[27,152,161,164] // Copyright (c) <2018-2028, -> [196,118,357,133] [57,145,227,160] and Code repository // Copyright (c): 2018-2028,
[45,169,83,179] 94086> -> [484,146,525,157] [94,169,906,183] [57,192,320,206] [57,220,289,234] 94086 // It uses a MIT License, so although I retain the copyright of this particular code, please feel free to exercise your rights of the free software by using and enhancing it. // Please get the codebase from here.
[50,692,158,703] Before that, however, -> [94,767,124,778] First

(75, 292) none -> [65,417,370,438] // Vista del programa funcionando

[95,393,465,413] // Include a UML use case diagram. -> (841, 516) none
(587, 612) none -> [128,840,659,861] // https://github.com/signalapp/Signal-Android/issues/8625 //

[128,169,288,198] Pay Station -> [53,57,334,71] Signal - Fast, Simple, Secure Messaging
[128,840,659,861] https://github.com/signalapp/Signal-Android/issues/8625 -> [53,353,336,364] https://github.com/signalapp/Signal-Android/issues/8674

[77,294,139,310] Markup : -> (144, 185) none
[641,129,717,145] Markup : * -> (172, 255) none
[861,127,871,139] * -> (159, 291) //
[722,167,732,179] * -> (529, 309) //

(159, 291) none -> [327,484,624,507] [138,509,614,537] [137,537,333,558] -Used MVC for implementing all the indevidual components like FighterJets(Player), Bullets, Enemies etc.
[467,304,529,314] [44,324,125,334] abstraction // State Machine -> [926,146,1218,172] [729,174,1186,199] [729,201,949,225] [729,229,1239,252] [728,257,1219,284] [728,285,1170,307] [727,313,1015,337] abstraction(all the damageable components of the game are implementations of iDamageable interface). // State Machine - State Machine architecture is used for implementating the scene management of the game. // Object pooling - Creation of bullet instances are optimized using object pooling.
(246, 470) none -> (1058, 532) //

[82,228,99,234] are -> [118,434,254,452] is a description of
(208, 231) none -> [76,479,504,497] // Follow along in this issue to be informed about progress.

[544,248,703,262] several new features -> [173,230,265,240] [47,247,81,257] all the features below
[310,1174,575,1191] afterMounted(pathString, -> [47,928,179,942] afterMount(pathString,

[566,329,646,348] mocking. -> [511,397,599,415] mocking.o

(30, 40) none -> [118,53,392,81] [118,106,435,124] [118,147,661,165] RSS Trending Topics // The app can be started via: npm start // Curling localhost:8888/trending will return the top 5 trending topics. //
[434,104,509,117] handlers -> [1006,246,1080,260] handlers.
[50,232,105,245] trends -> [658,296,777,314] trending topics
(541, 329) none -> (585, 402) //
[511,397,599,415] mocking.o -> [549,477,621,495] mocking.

◆ ◆ ◆ ◆ ◆

• Exercise goal
Write the records out again. Keep every line exactly as it is.

• Task output
[27,152,161,164] // Copyright (c) <2018-2028, -> [196,118,357,133] [57,145,227,160] and Code repository // Copyright (c): 2018-2028,
[45,169,83,179] 94086> -> [484,146,525,157] [94,169,906,183] [57,192,320,206] [57,220,289,234] 94086 // It uses a MIT License, so although I retain the copyright of this particular code, please feel free to exercise your rights of the free software by using and enhancing it. // Please get the codebase from here.
[50,692,158,703] Before that, however, -> [94,767,124,778] First

(75, 292) none -> [65,417,370,438] // Vista del programa funcionando

[95,393,465,413] // Include a UML use case diagram. -> (841, 516) none
(587, 612) none -> [128,840,659,861] // https://github.com/signalapp/Signal-Android/issues/8625 //

[128,169,288,198] Pay Station -> [53,57,334,71] Signal - Fast, Simple, Secure Messaging
[128,840,659,861] https://github.com/signalapp/Signal-Android/issues/8625 -> [53,353,336,364] https://github.com/signalapp/Signal-Android/issues/8674

[77,294,139,310] Markup : -> (144, 185) none
[641,129,717,145] Markup : * -> (172, 255) none
[861,127,871,139] * -> (159, 291) //
[722,167,732,179] * -> (529, 309) //

(159, 291) none -> [327,484,624,507] [138,509,614,537] [137,537,333,558] -Used MVC for implementing all the indevidual components like FighterJets(Player), Bullets, Enemies etc.
[467,304,529,314] [44,324,125,334] abstraction // State Machine -> [926,146,1218,172] [729,174,1186,199] [729,201,949,225] [729,229,1239,252] [728,257,1219,284] [728,285,1170,307] [727,313,1015,337] abstraction(all the damageable components of the game are implementations of iDamageable interface). // State Machine - State Machine architecture is used for implementating the scene management of the game. // Object pooling - Creation of bullet instances are optimized using object pooling.
(246, 470) none -> (1058, 532) //

[82,228,99,234] are -> [118,434,254,452] is a description of
(208, 231) none -> [76,479,504,497] // Follow along in this issue to be informed about progress.

[544,248,703,262] several new features -> [173,230,265,240] [47,247,81,257] all the features below
[310,1174,575,1191] afterMounted(pathString, -> [47,928,179,942] afterMount(pathString,

[566,329,646,348] mocking. -> [511,397,599,415] mocking.o

(30, 40) none -> [118,53,392,81] [118,106,435,124] [118,147,661,165] RSS Trending Topics // The app can be started via: npm start // Curling localhost:8888/trending will return the top 5 trending topics. //
[434,104,509,117] handlers -> [1006,246,1080,260] handlers.
[50,232,105,245] trends -> [658,296,777,314] trending topics
(541, 329) none -> (585, 402) //
[511,397,599,415] mocking.o -> [549,477,621,495] mocking.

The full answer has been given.